** Start of PROVIDED PASSAGE **

# Briggs 21hp Broken Head Bolt



## fan1080 (May 26, 2017)

Hi folks!

I just replaced the head gasket on my Briggs 21hp OHV engine. While doing so, I broke the head bolt on the bottom right, which is the right hand outside edge of the push rod chamber. 

Engine is running fine, but I'm not certain if it is a good idea to keep running it with this broken bolt. I'm not a small engine mechanic, so could someone clarify if this is something that needs to be fixed? Would it be more of a concern if it was a bolt around the compression chamber as opposed to the push rod chamber, or are both just as important?

Thanks for any assistance.


----------



## AVB (Nov 28, 2014)

Well these 21 are bad to blow gaskets even with all the bolts in place so yes I expect you will again blow the head gasket in short order. That bolt needs replacing. In order extract that the broken one it need to drilled out and then tapped for helix coil or other thread repair device and a new bolt installed.

The old bolt is probably galled is nearly permanently in the engine and the normal bolt extractors will only break off which is then even harder to remove. I have broke several trying and end up using a carbide drill bit to remove them. I no longer try the extractors and just drill out in the first place.


----------



## fan1080 (May 26, 2017)

Thanks for the reply, AVB.

When I broke the bolt, I immediately lost interest in continuing the repair and just put the mower away.

I purchased the bolt yesterday, along with some bolt extractors. Armed and ready for the repair, I unenthusiastically began this morning. Hoping for the best, yet expecting the worst.

** End of PROVIDED PASSAGE **

* **DIRECTIVES**:
**A)** In the broken head bolt thread, what does AVB say he ends up using to remove broken bolts?
**B)** Could you carry the broken head bolt thread forward from its last sentence?

** Start of LISTING **

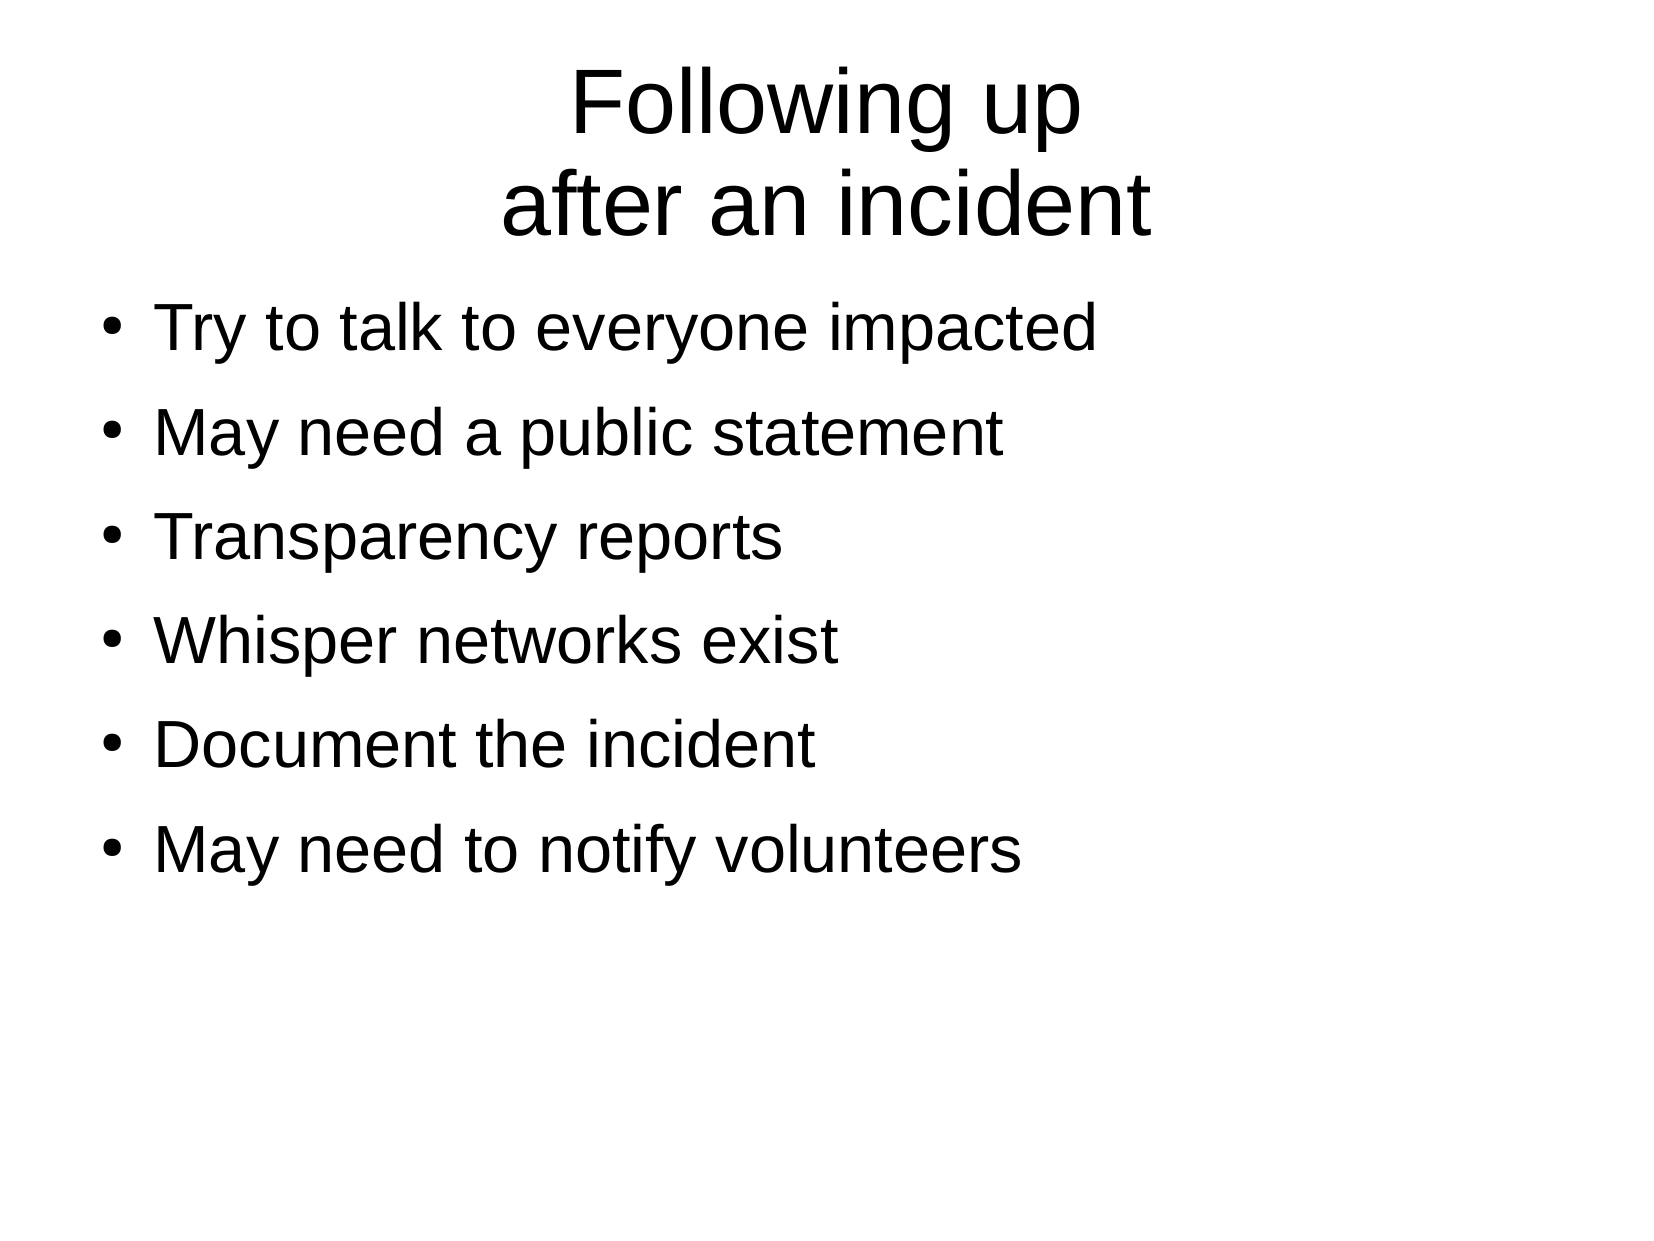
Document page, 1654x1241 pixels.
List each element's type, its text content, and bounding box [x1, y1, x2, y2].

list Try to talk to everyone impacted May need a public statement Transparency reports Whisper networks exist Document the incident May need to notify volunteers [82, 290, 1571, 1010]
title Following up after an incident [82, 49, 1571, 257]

** End of LISTING **
** Start of LISTING **

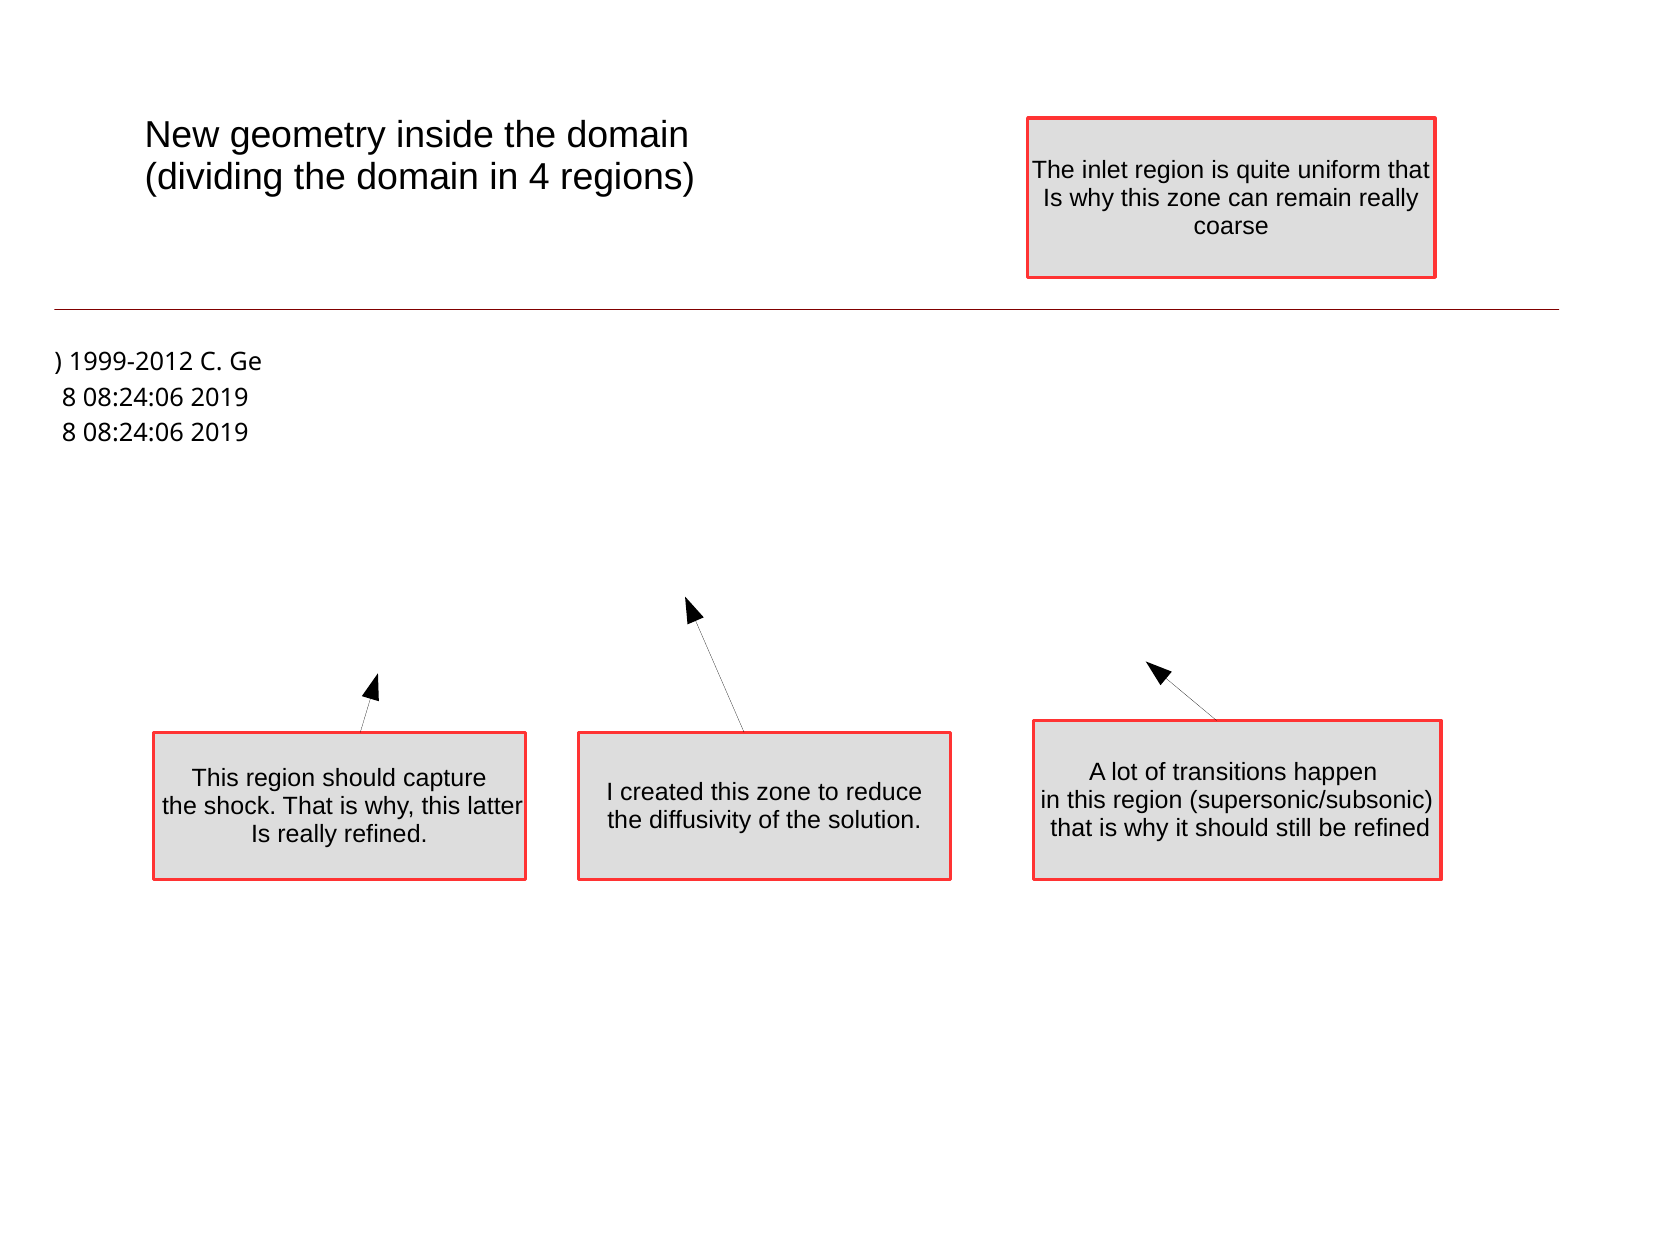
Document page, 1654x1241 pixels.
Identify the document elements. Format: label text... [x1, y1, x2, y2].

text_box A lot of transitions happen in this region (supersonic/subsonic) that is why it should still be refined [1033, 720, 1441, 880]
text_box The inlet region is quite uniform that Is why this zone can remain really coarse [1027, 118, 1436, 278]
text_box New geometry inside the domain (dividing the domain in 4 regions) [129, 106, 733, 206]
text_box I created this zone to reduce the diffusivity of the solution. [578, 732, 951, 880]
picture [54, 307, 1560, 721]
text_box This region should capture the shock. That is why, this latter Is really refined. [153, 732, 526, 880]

** End of LISTING **

* **FINAL ANSWERS**:
**A)** A carbide drill bit.

**B)**
Well, to put it mildly, I got very lucky!

I figured before pulling everything apart again I might as well try removing the bolt I broke (I just left the bolt in place before putting the mower away). I put a socket on it and gently turned it to remove it. As luck would have it, the bolt didn't snap completely in two, it was mostly stretched/cracked. It came out really easily, in one piece.

I'm sure that's not the norm, but I'll take it. 

I put the new bolt in and all seems good.

Thanks again for your reply.

Cheers!


----------



## AVB (Nov 28, 2014)

Sounds like you had over torqued it on installation.

For me I usually break them on removal due to galling from aluminum transfer. This usually around the exhaust port. Sometime I can work them back and forth until can remove them but usually then the threads in the cylinder are messed up. Then I need to go though a thread restore procedure.

Anyway glad to hear you were able to remove the broken bolt without problems, just very lucky fellow.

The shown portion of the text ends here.